Last week eight men were found guilty in a German court of plotting to launch a “civil-war-like” revolt in Berlin. They were accused and convicted of membership in a rightwing terrorist organization called Revolution Chemnitz.
The group formed in Chemnitz September 2018, in the aftermath of anti-immigrant protests that engulfed the eastern German city.
According to prosecutors, Christian K. (the group’s ringleader) invited the other seven members to an online chat where he then posted a document outlining what he wanted the group to achieve.
None of the members objected to the plans, which essentially outlined a call for violent action against “leftists, parasites, Merkel zombies, media dictators and their slaves.”
The group allegedly planned to orchestrate a civil-war-like rebellion in Berlin on October 2, 2018. Prosecutors based their charges partly on the use of chat logs found on the defendants’ mobile phones.
The members of the group were caught by police during a so-called “practice-run” in mid-September.
With that reminder that the United States is far from alone in dealing with far right-wing and neo-Nazi organizations, on to this week’s look back.
- March 30, 2002 — Tel Aviv, Israel: One person is killed and another 30 are injured in a suicide bombing. The al-Aqsa Martyrs Brigade claims responsibility for the attack.
- March 31, 2000 — Northern Ireland: A Catholic businessman discovers a pipe-bomb attached to his car. Meanwhile, a second pipe-bomb is discovered at the rear of a garden in Gray’s Lane off the Antrim Road in north Belfast. Both attacks were claimed by the Red Hand Defenders (RHD) a Loyalist paramilitary group.
- April 1, 1970 — El Salvador: Farabundo Martí Liberation People’s Forces is founded. The group grew out of a proposal by the Salvadoran Communist Party that armed force was required to overthrow the country’s military dictatorship.

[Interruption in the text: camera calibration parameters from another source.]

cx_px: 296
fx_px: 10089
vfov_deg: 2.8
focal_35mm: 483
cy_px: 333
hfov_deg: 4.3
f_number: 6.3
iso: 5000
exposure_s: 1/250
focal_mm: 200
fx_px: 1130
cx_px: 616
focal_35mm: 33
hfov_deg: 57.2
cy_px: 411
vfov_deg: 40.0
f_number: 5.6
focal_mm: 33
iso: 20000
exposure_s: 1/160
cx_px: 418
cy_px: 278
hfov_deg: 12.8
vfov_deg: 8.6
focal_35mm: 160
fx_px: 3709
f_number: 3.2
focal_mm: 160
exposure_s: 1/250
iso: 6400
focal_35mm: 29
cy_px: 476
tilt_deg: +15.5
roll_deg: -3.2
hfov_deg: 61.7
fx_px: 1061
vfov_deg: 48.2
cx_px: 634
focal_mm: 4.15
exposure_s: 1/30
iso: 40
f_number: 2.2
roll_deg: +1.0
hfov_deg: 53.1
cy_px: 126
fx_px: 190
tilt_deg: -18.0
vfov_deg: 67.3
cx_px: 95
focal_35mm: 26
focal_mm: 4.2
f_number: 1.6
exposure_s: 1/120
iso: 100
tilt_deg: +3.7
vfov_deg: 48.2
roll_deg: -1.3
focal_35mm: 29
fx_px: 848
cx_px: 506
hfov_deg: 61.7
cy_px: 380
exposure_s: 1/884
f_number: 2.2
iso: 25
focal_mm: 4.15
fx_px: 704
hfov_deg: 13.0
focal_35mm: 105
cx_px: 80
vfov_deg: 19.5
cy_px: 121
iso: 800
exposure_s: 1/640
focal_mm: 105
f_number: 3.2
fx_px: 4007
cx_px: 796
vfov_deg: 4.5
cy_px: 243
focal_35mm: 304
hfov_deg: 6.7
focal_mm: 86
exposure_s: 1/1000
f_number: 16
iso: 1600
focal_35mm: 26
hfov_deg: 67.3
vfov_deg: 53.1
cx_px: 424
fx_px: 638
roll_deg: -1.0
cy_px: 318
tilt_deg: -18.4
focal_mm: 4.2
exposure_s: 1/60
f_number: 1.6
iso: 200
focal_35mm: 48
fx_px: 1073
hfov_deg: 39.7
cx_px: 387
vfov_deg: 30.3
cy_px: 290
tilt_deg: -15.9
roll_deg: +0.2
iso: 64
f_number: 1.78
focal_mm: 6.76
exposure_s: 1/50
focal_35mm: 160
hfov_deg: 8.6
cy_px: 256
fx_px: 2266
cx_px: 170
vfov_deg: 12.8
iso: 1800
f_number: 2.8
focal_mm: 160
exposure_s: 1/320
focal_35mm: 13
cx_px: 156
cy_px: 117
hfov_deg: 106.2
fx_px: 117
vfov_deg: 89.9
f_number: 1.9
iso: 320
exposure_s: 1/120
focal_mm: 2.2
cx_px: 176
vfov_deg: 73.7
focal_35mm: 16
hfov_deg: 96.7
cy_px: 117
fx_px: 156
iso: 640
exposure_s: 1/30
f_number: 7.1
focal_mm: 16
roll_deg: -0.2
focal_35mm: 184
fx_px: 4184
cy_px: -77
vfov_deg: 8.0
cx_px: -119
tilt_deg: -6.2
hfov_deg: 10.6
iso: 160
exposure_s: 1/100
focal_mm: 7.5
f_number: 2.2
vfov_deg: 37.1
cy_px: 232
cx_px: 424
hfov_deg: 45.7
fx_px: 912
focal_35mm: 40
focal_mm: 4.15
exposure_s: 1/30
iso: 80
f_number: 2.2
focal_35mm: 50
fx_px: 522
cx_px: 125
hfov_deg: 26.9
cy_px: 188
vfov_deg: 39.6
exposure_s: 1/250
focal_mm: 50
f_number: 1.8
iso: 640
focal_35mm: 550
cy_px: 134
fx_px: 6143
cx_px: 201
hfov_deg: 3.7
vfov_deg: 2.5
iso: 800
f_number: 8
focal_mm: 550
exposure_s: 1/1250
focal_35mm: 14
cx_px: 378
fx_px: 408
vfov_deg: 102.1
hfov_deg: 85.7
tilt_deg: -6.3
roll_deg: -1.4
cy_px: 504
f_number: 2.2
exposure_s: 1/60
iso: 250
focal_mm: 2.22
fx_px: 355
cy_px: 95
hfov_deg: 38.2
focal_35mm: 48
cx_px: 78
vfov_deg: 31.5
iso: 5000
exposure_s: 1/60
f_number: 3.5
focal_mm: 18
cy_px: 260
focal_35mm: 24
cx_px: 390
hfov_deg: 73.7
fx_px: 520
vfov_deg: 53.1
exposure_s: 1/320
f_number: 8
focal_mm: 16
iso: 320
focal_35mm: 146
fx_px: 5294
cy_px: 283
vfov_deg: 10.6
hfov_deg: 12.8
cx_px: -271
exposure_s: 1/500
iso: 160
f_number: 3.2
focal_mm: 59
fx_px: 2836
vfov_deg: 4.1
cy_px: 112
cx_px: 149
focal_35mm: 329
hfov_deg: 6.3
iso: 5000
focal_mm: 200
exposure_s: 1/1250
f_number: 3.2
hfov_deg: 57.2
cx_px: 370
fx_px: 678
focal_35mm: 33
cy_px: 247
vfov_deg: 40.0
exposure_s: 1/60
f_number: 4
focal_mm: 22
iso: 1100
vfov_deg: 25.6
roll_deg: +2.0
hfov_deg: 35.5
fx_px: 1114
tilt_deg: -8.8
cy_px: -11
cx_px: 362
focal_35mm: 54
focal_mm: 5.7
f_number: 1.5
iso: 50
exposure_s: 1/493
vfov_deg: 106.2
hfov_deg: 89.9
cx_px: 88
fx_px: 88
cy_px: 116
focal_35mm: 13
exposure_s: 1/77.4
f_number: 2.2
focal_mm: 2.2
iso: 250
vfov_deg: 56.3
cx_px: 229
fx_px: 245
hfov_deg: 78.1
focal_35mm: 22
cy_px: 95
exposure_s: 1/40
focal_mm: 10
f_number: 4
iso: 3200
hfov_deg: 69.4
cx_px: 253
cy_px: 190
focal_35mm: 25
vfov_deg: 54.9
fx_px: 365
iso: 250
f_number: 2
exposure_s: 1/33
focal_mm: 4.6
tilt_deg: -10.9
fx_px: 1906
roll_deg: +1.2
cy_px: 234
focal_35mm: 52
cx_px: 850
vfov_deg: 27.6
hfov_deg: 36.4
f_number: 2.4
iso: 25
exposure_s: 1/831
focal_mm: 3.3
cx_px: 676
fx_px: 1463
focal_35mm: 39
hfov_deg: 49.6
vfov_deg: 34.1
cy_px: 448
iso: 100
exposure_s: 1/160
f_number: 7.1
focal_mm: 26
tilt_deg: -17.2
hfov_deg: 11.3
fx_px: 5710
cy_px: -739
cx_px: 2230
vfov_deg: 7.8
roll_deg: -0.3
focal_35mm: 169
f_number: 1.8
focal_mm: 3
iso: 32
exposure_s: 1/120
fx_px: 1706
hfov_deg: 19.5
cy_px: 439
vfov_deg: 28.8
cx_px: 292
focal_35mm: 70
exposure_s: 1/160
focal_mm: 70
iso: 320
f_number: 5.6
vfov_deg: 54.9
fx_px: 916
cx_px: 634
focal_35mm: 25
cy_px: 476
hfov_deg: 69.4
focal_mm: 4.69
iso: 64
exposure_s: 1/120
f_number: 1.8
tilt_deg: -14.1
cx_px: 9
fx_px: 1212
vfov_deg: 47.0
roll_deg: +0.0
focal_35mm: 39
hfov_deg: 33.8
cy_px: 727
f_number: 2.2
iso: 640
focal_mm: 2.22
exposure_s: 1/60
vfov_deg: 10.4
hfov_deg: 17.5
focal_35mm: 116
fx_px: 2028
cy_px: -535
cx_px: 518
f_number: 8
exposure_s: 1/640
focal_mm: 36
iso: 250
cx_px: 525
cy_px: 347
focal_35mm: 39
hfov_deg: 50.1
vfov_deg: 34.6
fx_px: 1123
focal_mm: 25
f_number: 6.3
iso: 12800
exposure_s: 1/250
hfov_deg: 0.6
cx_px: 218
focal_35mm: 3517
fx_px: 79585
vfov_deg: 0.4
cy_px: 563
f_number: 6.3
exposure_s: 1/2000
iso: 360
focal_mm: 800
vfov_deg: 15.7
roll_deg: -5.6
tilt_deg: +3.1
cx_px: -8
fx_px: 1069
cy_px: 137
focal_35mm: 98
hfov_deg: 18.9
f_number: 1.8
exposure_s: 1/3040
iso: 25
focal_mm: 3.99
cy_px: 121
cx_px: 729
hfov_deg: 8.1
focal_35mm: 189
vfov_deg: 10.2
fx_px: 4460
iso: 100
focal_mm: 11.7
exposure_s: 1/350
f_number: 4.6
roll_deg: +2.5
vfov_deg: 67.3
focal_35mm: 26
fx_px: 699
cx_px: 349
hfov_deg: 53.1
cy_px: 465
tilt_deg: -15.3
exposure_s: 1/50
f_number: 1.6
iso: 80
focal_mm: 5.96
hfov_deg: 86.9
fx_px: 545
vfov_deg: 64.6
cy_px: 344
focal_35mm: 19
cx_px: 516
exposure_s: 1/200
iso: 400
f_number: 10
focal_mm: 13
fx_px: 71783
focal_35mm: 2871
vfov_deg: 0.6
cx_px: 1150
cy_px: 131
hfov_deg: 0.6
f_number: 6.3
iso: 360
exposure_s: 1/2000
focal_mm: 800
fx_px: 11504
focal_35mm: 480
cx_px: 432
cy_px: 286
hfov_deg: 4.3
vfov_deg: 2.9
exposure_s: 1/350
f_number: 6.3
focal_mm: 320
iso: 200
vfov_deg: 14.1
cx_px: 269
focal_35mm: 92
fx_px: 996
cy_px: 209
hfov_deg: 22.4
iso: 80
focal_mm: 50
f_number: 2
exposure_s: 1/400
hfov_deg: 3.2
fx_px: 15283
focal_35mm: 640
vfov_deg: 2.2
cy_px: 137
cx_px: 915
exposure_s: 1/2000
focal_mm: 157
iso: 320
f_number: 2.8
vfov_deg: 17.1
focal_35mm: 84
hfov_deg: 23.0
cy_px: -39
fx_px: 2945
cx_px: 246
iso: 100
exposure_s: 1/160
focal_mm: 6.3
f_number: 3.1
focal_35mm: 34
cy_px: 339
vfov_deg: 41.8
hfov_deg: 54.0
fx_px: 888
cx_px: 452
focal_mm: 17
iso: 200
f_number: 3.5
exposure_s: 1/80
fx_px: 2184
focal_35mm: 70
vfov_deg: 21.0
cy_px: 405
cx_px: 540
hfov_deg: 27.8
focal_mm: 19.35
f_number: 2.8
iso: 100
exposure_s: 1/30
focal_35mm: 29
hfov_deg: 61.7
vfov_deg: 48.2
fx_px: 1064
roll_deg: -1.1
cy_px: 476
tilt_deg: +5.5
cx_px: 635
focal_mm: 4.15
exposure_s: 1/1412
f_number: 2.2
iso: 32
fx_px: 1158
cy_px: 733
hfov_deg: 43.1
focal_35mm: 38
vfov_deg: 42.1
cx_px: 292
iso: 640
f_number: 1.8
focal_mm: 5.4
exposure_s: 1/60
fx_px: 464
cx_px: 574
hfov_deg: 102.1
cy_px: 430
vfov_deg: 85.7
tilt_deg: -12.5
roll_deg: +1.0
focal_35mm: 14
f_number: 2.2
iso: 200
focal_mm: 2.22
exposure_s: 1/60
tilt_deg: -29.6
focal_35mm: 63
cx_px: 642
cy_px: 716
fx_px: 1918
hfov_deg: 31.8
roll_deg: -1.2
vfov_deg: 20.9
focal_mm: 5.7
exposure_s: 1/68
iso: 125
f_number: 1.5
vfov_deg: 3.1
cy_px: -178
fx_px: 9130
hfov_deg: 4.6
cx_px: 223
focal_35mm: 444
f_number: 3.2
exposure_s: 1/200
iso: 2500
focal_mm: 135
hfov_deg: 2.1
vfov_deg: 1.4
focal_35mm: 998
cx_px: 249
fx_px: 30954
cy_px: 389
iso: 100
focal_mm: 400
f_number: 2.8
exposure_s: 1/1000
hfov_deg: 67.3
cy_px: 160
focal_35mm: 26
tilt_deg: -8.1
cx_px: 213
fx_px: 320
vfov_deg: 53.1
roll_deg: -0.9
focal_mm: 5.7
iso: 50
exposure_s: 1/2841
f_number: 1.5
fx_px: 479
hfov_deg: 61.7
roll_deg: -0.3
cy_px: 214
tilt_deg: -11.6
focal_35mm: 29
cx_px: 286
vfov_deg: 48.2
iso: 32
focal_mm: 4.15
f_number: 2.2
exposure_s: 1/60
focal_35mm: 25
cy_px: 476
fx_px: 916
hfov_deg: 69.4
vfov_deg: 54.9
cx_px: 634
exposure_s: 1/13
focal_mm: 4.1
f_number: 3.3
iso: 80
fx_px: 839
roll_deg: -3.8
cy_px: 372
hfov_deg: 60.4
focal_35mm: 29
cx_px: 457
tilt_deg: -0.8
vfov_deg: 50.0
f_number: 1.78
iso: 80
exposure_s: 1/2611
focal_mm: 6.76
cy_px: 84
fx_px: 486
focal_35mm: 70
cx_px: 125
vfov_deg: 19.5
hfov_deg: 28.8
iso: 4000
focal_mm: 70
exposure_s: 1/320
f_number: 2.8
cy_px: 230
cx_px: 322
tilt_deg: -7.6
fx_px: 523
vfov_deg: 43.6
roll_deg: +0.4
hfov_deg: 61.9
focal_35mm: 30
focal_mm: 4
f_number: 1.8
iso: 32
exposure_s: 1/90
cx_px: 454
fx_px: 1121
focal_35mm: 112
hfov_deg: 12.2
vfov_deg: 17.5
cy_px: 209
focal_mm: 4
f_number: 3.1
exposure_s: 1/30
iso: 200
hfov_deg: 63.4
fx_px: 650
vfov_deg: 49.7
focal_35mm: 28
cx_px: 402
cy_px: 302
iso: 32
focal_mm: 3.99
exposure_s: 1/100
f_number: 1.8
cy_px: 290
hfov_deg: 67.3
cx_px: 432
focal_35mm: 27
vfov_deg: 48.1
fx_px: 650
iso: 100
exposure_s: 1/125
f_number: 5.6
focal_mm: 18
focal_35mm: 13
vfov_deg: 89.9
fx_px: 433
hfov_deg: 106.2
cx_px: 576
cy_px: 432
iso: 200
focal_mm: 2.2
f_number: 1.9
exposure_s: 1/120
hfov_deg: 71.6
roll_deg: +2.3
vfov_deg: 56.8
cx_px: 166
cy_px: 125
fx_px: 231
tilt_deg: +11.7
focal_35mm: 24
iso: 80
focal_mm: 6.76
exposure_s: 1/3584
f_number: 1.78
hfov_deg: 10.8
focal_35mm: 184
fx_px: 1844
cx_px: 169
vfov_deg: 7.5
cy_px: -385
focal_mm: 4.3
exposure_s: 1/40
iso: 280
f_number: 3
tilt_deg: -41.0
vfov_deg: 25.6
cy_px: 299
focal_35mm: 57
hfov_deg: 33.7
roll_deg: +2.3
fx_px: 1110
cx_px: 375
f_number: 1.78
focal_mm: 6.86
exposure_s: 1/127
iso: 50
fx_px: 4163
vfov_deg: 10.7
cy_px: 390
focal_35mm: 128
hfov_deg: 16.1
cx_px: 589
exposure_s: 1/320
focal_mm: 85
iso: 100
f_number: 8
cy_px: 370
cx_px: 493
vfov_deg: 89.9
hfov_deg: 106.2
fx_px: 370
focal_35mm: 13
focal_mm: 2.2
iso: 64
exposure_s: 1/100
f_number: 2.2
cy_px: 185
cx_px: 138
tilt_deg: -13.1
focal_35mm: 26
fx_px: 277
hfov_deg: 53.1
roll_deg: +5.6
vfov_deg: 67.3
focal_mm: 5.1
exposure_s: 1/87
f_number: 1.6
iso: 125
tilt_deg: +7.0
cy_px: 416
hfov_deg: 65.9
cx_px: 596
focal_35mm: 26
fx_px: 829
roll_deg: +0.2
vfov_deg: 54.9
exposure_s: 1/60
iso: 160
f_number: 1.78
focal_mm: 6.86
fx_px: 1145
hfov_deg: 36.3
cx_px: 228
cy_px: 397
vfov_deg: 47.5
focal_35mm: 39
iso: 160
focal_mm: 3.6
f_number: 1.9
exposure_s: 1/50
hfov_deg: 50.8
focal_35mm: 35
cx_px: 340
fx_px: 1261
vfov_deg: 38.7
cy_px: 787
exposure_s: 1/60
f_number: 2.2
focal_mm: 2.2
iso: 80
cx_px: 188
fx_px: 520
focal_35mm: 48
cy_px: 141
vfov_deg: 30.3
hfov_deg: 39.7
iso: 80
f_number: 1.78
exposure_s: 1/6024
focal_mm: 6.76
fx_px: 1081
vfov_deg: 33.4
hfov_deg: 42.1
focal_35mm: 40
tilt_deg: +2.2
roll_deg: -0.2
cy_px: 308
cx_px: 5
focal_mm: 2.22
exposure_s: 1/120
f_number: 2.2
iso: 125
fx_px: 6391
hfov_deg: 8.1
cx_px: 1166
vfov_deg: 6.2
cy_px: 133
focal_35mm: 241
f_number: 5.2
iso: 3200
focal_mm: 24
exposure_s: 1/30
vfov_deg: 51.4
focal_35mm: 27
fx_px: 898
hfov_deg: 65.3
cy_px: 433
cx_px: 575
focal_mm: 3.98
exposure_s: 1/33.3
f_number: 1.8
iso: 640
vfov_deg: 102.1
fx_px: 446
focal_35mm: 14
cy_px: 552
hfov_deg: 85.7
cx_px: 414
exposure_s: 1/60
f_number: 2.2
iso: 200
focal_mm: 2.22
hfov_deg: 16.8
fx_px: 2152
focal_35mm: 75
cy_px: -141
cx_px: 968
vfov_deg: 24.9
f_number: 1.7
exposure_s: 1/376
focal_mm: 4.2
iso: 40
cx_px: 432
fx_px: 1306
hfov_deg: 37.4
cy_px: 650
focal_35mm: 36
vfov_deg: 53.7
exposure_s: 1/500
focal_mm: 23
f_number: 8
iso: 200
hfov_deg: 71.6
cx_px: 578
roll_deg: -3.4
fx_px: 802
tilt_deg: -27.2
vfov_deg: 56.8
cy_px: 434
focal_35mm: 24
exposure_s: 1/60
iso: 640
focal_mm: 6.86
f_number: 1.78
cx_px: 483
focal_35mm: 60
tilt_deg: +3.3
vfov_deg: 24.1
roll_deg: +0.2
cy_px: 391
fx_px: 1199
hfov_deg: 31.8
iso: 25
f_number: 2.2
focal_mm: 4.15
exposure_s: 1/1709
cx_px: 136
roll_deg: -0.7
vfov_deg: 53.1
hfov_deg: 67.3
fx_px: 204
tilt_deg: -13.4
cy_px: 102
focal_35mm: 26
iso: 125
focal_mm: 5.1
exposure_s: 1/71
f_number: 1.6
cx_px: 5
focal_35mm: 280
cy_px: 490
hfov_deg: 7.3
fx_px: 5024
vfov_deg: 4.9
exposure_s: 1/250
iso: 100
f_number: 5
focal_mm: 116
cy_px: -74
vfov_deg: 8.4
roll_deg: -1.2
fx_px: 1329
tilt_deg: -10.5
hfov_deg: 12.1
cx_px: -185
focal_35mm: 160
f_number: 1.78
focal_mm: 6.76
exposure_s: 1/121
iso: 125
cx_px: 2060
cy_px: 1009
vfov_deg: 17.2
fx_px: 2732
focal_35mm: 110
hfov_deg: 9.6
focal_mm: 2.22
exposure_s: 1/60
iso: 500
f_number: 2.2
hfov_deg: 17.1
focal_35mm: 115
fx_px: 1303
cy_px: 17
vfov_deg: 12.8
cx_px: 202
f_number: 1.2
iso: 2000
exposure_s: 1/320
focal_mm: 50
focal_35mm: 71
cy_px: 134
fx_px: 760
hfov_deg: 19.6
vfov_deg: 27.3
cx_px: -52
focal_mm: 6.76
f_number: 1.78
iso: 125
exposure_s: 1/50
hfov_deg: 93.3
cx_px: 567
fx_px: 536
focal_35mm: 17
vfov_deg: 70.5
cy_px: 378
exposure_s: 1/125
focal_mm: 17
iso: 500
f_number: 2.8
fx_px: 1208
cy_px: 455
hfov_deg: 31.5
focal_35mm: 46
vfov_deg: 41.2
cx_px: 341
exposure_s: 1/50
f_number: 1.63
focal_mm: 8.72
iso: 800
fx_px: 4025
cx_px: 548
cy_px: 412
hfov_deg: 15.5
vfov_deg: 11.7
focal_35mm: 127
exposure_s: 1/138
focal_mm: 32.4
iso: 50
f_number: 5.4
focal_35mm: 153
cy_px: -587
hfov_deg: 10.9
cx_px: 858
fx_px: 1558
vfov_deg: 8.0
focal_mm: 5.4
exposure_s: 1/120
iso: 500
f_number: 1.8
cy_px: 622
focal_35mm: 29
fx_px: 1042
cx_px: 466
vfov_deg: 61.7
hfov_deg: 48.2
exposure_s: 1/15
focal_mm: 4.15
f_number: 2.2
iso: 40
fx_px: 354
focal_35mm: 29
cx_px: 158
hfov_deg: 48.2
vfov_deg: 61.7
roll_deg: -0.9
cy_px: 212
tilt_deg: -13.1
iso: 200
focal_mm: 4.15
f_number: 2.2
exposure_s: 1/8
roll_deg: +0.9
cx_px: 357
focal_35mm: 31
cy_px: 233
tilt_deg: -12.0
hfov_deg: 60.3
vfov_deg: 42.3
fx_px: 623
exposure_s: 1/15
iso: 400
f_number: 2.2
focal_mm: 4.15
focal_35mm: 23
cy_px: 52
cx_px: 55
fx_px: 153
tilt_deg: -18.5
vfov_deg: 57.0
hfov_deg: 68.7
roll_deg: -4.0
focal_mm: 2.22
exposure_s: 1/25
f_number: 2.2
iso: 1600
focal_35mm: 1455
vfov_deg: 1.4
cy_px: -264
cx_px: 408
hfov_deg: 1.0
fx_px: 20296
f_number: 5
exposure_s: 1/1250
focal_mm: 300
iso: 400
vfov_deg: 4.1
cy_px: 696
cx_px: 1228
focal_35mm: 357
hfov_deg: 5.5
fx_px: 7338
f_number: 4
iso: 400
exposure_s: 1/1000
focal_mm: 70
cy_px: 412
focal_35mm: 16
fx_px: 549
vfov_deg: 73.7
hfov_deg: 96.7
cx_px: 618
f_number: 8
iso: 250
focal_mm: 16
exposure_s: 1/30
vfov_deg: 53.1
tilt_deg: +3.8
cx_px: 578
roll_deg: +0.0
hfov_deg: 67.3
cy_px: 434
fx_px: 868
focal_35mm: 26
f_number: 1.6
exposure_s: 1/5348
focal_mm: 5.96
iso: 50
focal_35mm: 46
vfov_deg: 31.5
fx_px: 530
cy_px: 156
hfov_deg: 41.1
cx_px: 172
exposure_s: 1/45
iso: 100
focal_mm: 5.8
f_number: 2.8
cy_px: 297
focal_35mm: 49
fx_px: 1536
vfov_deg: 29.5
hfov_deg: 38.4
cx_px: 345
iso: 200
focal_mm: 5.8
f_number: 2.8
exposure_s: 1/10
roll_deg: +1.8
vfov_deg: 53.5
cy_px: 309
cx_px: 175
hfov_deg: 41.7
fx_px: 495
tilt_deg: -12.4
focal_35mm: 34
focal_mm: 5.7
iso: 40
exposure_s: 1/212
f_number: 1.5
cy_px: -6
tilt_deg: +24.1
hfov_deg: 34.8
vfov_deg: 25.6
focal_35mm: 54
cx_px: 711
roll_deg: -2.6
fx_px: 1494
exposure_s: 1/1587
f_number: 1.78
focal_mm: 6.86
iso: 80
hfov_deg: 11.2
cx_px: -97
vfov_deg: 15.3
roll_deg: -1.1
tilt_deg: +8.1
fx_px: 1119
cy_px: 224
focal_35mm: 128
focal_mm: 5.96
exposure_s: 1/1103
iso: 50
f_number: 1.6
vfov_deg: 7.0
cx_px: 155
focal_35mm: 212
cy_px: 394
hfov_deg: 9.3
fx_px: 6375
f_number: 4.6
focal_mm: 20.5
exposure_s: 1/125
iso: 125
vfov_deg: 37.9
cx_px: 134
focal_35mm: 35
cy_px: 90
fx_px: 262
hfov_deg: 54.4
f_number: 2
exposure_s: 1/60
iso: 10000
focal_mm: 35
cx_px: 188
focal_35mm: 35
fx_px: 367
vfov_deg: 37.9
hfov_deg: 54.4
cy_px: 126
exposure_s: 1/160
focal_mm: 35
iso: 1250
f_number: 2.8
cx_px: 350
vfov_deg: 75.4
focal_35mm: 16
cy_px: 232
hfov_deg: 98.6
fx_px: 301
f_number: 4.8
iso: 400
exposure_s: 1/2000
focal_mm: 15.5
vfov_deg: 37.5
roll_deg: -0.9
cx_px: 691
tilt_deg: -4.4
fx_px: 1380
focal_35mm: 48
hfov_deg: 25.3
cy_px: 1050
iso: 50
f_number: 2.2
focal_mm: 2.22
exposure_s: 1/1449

- April 2, 1986 — Greece: A bomb explodes aboard TWA Flight 840 about 20 minutes before it was due to land in Athens. The bomb blows a hole in the starboard side of the aircraft. Four passengers are killed when they are sucked out of the hole, and another seven are injured by shrapnel and flying debris. The bomb was believed to have been planted under a seat during an earlier flight. The plane was able to make a successful emergency landing. An operative working for the Abu Nidal Organization was later arrested but no one was convicted in the attack.